Les sorties nocturnes répétées de Taro Aso suscitent une forte désapprobation dans le pays. Surtout à l’heure où la population subit les effets de la crise économique.
Les sorties nocturnes du Premier ministre Taro Aso nous mettent mal à l’aise. Tous les soirs, le chef du gouvernement se rend dans des restaurants ou des bars de grands hôtels en compagnie de ses secrétaires ou d’élus proches. Depuis un mois qu’il est au pouvoir, il n’est rentré directement chez lui que quatre fois. Les hôtels se prêtent parfaitement aux entretiens à l’abri des regards. Comme un établissement possède plusieurs entrées, il est facile de dissimuler ses interlocuteurs. En dehors des rendez-vous officiellement programmés, le Premier ministre doit y rencontrer bon nombre de personnes dont il vaut mieux taire le nom. Dans certains cas, les faits et gestes du premier responsable du pays doivent également rester secrets. Mais cela ne suffit pas à dissiper notre malaise.

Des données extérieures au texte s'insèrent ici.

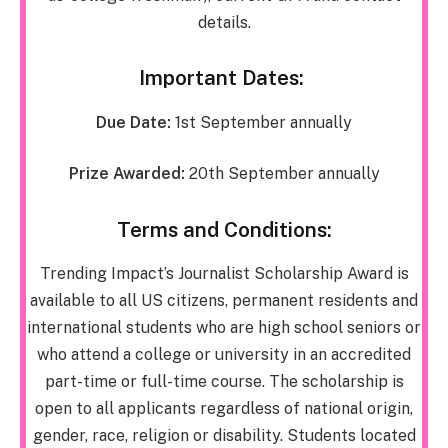
details.
Important Dates:
Due Date:
1st September annually
Prize Awarded:
20th September annually
Terms and Conditions:
Trending Impact’s Journalist Scholarship Award is
available to all US citizens, permanent residents and
international students who are high school seniors or
who attend a college or university in an accredited
part-time or full-time course. The scholarship is
open to all applicants regardless of national origin,
gender, race, religion or disability. Students located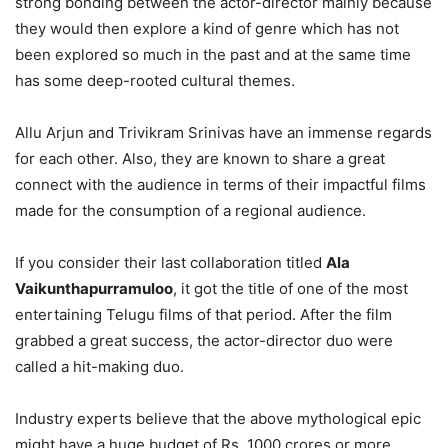
strong bonding between the actor-director mainly because
they would then explore a kind of genre which has not
been explored so much in the past and at the same time
has some deep-rooted cultural themes.
Allu Arjun and Trivikram Srinivas have an immense regards
for each other. Also, they are known to share a great
connect with the audience in terms of their impactful films
made for the consumption of a regional audience.
If you consider their last collaboration titled
Ala
Vaikunthapurramuloo
, it got the title of one of the most
entertaining Telugu films of that period. After the film
grabbed a great success, the actor-director duo were
called a hit-making duo.
Industry experts believe that the above mythological epic
might have a huge budget of Rs. 1000 crores or more.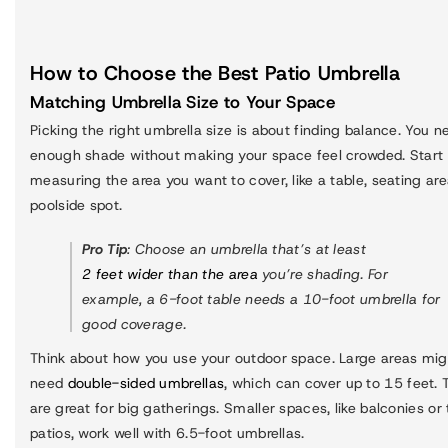
How to Choose the Best Patio Umbrella
Matching Umbrella Size to Your Space
Picking the right umbrella size is about finding balance. You n
enough shade without making your space feel crowded. Start
measuring the area you want to cover, like a table, seating are
poolside spot.
Pro Tip
: Choose an umbrella that’s at least
2 feet wider than the area
you’re shading. For
example, a 6-foot table needs a 10-foot umbrella for
good coverage.
Think about how you use your outdoor space. Large areas mig
need
double-sided umbrellas
, which can cover up to 15 feet.
are great for big gatherings. Smaller spaces, like balconies or 
patios, work well with 6.5-foot umbrellas.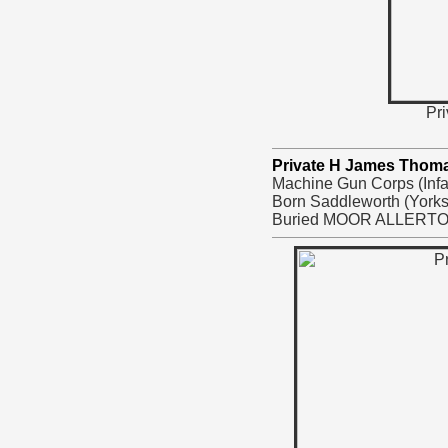
Pri
Private H James Thom
Machine Gun Corps (Infan
Born Saddleworth (Yorks
Buried MOOR ALLERT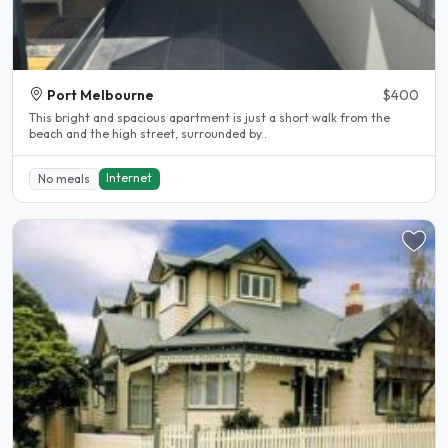
Port Melbourne
$400
This bright and spacious apartment is just a short walk from the
beach and the high street, surrounded by..
Internet
No meals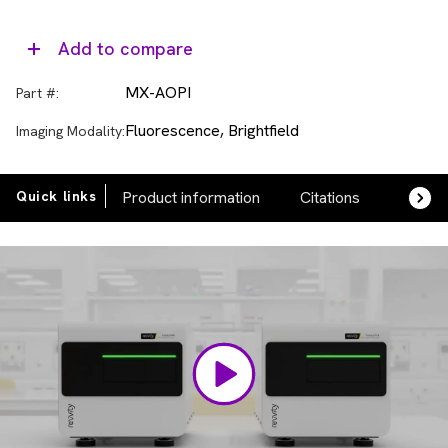
Add to compare
MX-AOPI
Part #:
Fluorescence, Brightfield
Imaging Modality:
Quick links
Product information
Citations
FAQs
Video
Player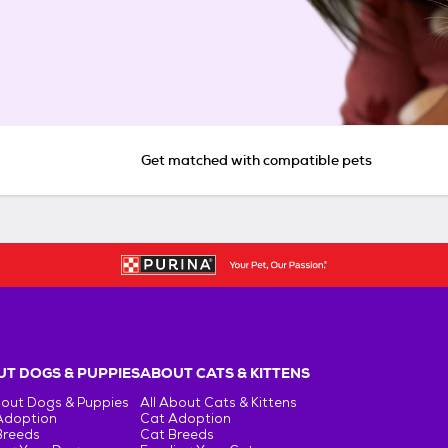
Get matched with compatible pets
T DOGS & PUPPIES
ABOUT CATS & KITTENS
bout Dogs & Puppies
All About Cats & Kittens
Adoption
Cat Adoption
Breeds
Cat Breeds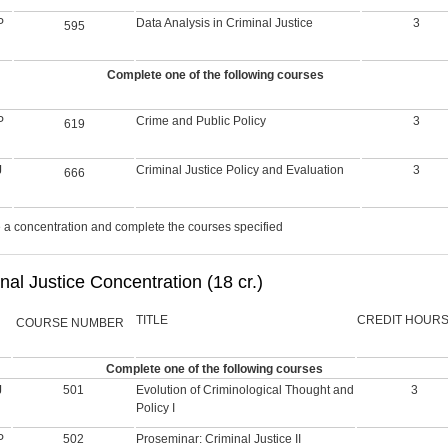
P
Data Analysis in Criminal Justice
3
595
Complete one of the following courses
P
Crime and Public Policy
3
619
J
Criminal Justice Policy and Evaluation
3
666
a concentration and complete the courses specified
nal Justice Concentration (18 cr.)
TITLE
CREDIT HOUR
COURSE NUMBER
Complete one of the following courses
J
501
Evolution of Criminological Thought and
3
Policy I
P
502
Proseminar: Criminal Justice II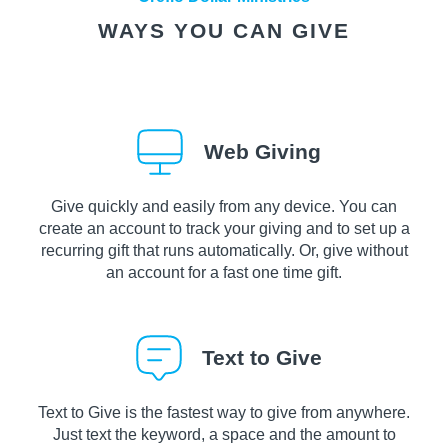
WAYS YOU CAN GIVE
Web Giving
Give quickly and easily from any device. You can
create an account to track your giving and to set up a
recurring gift that runs automatically. Or, give without
an account for a fast one time gift.
Text to Give
Text to Give is the fastest way to give from anywhere.
Just text the keyword, a space and the amount to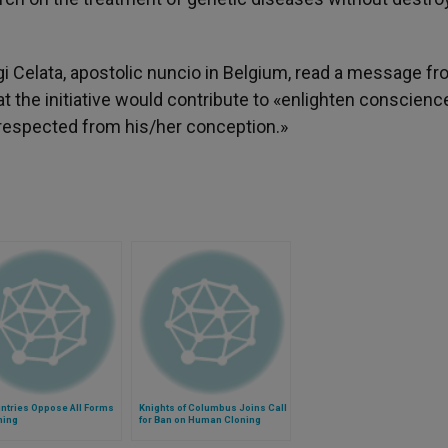
gi Celata, apostolic nuncio in Belgium, read a message f
at the initiative would contribute to «enlighten conscienc
y respected from his/her conception.»
ntries Oppose All Forms
Knights of Columbus Joins Call
ning
for Ban on Human Cloning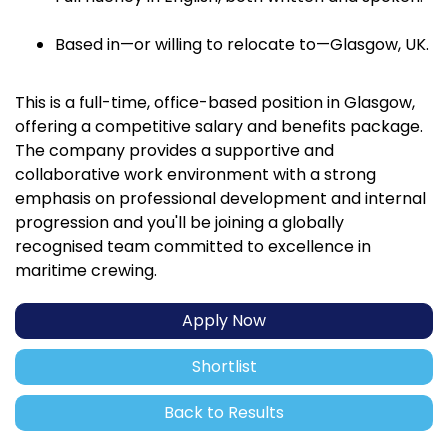
Based in—or willing to relocate to—Glasgow, UK.
This is a full-time, office-based position in Glasgow,
offering a competitive salary and benefits package.
The company provides a supportive and
collaborative work environment with a strong
emphasis on professional development and internal
progression and you'll be joining a globally
recognised team committed to excellence in
maritime crewing.
Apply Now
Shortlist
Back to Results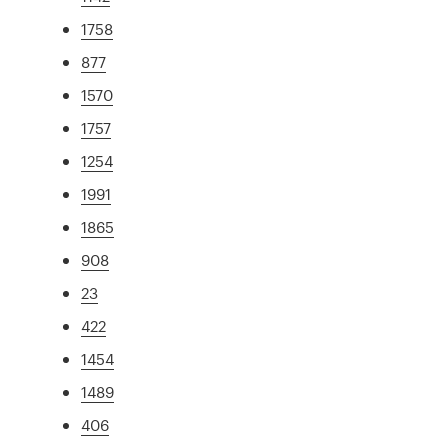
1758
877
1570
1757
1254
1991
1865
908
23
422
1454
1489
406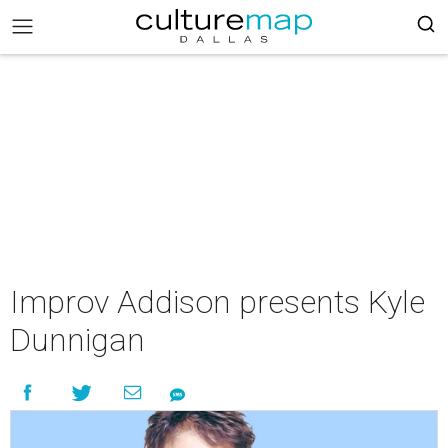
Improv Addison presents Kyle
Dunnigan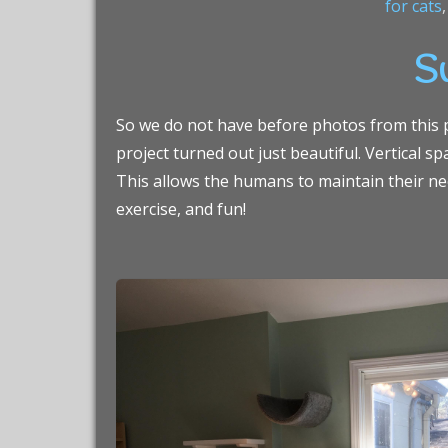
for cats
Su
So we do not have before photos from this pr
project turned out just beautiful. Vertical s
This allows the humans to maintain their nee
exercise, and fun!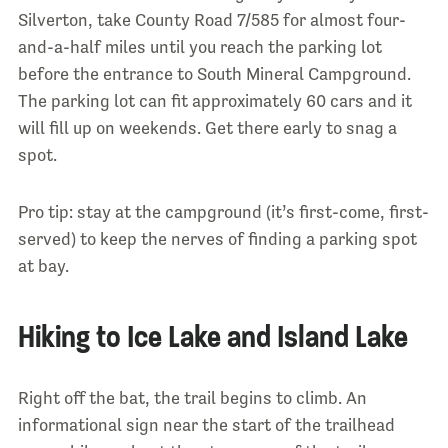
Silverton, take County Road 7/585 for almost four-
and-a-half miles until you reach the parking lot
before the entrance to South Mineral Campground.
The parking lot can fit approximately 60 cars and it
will fill up on weekends. Get there early to snag a
spot.
Pro tip: stay at the campground (it’s first-come, first-
served) to keep the nerves of finding a parking spot
at bay.
Hiking to Ice Lake and Island Lake
Right off the bat, the trail begins to climb. An
informational sign near the start of the trailhead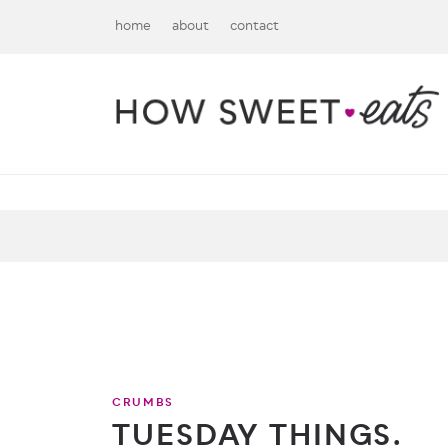
home
about
contact
CRUMBS
TUESDAY THINGS.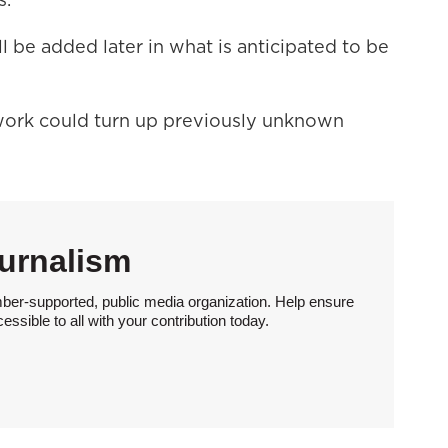
 be added later in what is anticipated to be
work could turn up previously unknown
urnalism
ber-supported, public media organization. Help ensure
sible to all with your contribution today.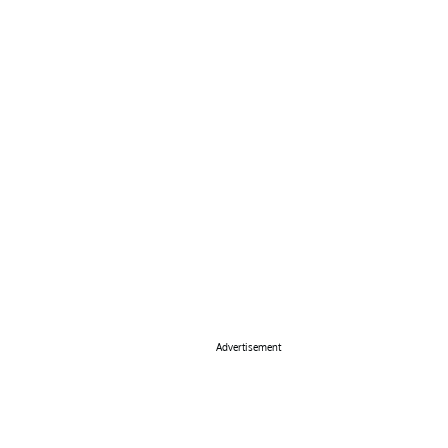
Advertisement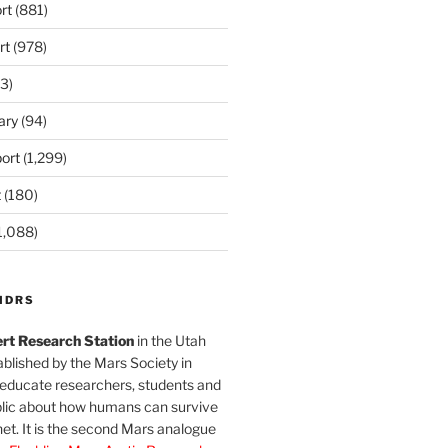
rt
(881)
rt
(978)
3)
ary
(94)
ort
(1,299)
t
(180)
1,088)
MDRS
rt Research Station
in the Utah
blished by the Mars Society in
 educate researchers, students and
blic about how humans can survive
et. It is the second Mars analogue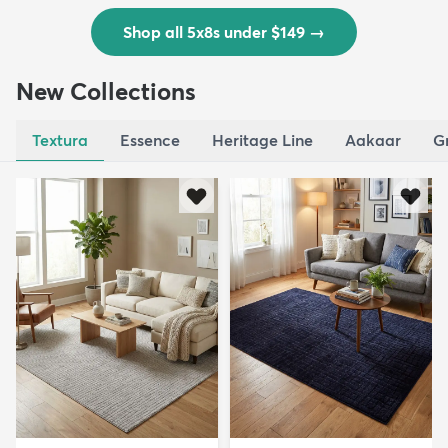
Shop all 5x8s under $149
→
New Collections
Textura
Essence
Heritage Line
Aakaar
G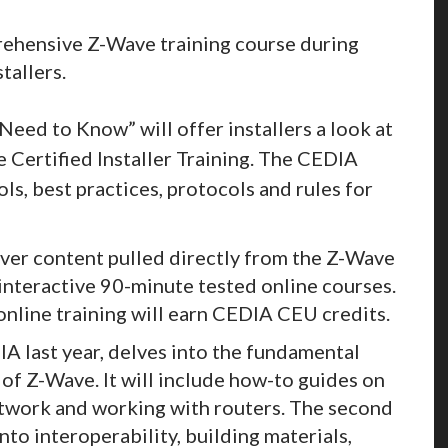
rehensive Z-Wave training course during
tallers.
eed to Know” will offer installers a look at
e Certified Installer Training. The CEDIA
ols, best practices, protocols and rules for
iver content pulled directly from the Z-Wave
f interactive 90-minute tested online courses.
online training will earn CEDIA CEU credits.
A last year, delves into the fundamental
of Z-Wave. It will include how-to guides on
etwork and working with routers. The second
nto interoperability, building materials,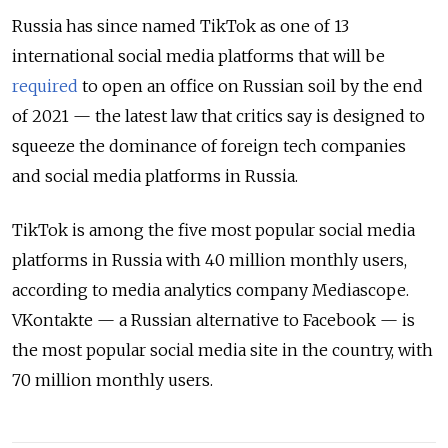
Russia has since named TikTok as one of 13
international social media platforms that will be
required
to open an office on Russian soil by the end
of 2021 — the latest law that critics say is designed to
squeeze the dominance of foreign tech companies
and social media platforms in Russia.
TikTok is among the five most popular social media
platforms in Russia with 40 million monthly users,
according to media analytics company Mediascope.
VKontakte — a Russian alternative to Facebook — is
the most popular social media site in the country, with
70 million monthly users.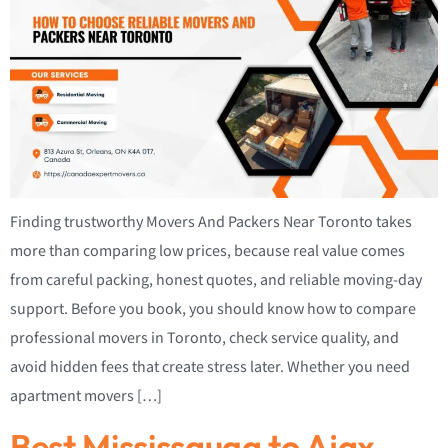
Finding trustworthy Movers And Packers Near Toronto takes
more than comparing low prices, because real value comes
from careful packing, honest quotes, and reliable moving-day
support. Before you book, you should know how to compare
professional movers in Toronto, check service quality, and
avoid hidden fees that create stress later. Whether you need
apartment movers […]
Best Mississauga to Ajax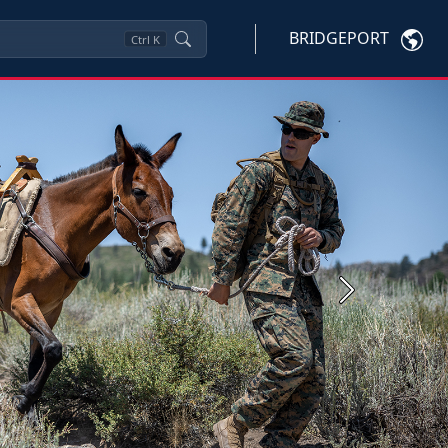
BRIDGEPORT
Ctrl
K
Next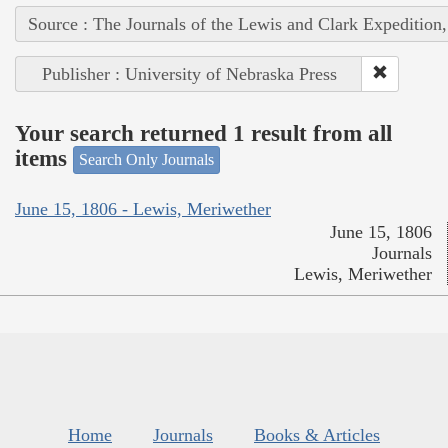
Source : The Journals of the Lewis and Clark Expedition
Publisher : University of Nebraska Press
Your search returned 1 result from all
items
Search Only Journals
June 15, 1806 - Lewis, Meriwether
June 15, 1806
Journals
Lewis, Meriwether
Home
Journals
Books & Articles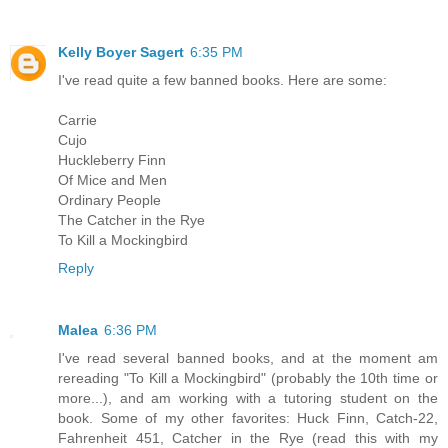
Kelly Boyer Sagert
6:35 PM
I've read quite a few banned books. Here are some:
Carrie
Cujo
Huckleberry Finn
Of Mice and Men
Ordinary People
The Catcher in the Rye
To Kill a Mockingbird
Reply
Malea
6:36 PM
I've read several banned books, and at the moment am
rereading "To Kill a Mockingbird" (probably the 10th time or
more...), and am working with a tutoring student on the
book. Some of my other favorites: Huck Finn, Catch-22,
Fahrenheit 451, Catcher in the Rye (read this with my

Le 19 octobre a été une journée représentative à cet égard. A 15 heures, M. Aso s’est rendu dans un supermarché d’un quartier populaire de Tokyo, où il a passé un quart d’heure à dialoguer avec les clients. Puis il s’est entretenu avec des chauffeurs de taxi de l’état de leurs affaires devant une gare tokyoïte. A 18 heures passées, il a dîné comme à son habitude dans un hôtel avant de retrouver ses secrétaires dans un bar. Enfin, il est rentré chez lui à 22 h 46. Il est probablement allé à la rencontre des gens ordinaires en prévision des prochaines élections générales. Mais sa sortie nocturne a annulé les effets escomptés. Pour une fois, il aurait pu aller au bout de sa démarche.
L’ancien Premier ministre Hayato Ikeda [1960-1964], qui, en 1960, avait jeté les bases d’une grande puissance économique en lançant le plan dit « de doublement du revenu », avait banni de son agenda les banquets en présence d’hôtesses et les parties de golf. « Il pensait sans doute que, pour assumer ses responsabilités à la tête de l’Etat, il devait supporter l’insupportable. De temps à autre, dans notre résidence secondaire de Hakone, on lui donnait de vieilles balles de golf ; il les tapait dans la forêt en criant : ‘M… !' », raconte son épouse, Mitsue, dans Ketsuzoku-ga kataru showa kyojinden [Les grands hommes de l’ère Showa vus par leur famille]. Un autre prédécesseur de M. Aso, Yasuhiro Nakasone, pratiquait la méditation et plongeait dans l’eau glacée pour « chasser de son esprit les pensées importunes et garder son sang-froid ».
Interrogé sur ses sorties nocturnes, M. Aso a déclaré : « Pour moi, les bars d’hôtel sont des endroits sûrs et peu chers. » Chacun a sa propre idée de ce qui est cher ou pas. Mais la sollicitude pour la vie d’un peuple confronté à une envolée des prix et à une crise financière est une qualité indispensable pour un dirigeant. Pour ce qui est de la sécurité, la résidence du Premier ministre [où il a choisi de ne pas habiter] est sans doute le meilleur endroit possible. Récemment reconstruite, elle est suffisamment spacieuse. En outre, en y restant, le Premier ministre éviterait les déplacements du personnel de sécurité. Et il n’aurait pas non plus à redouter que l’afflux de journalistes ne perturbe l’activité des bars et des restaurants. Le stress d’un Premier ministre doit être inimaginable, mais il doit s’abstenir dans la mesure du possible de propos ou d’actes susceptibles de mettre le peuple mal à l’aise. M. Aso doit être davantage conscient de ses responsabilités d’homme public.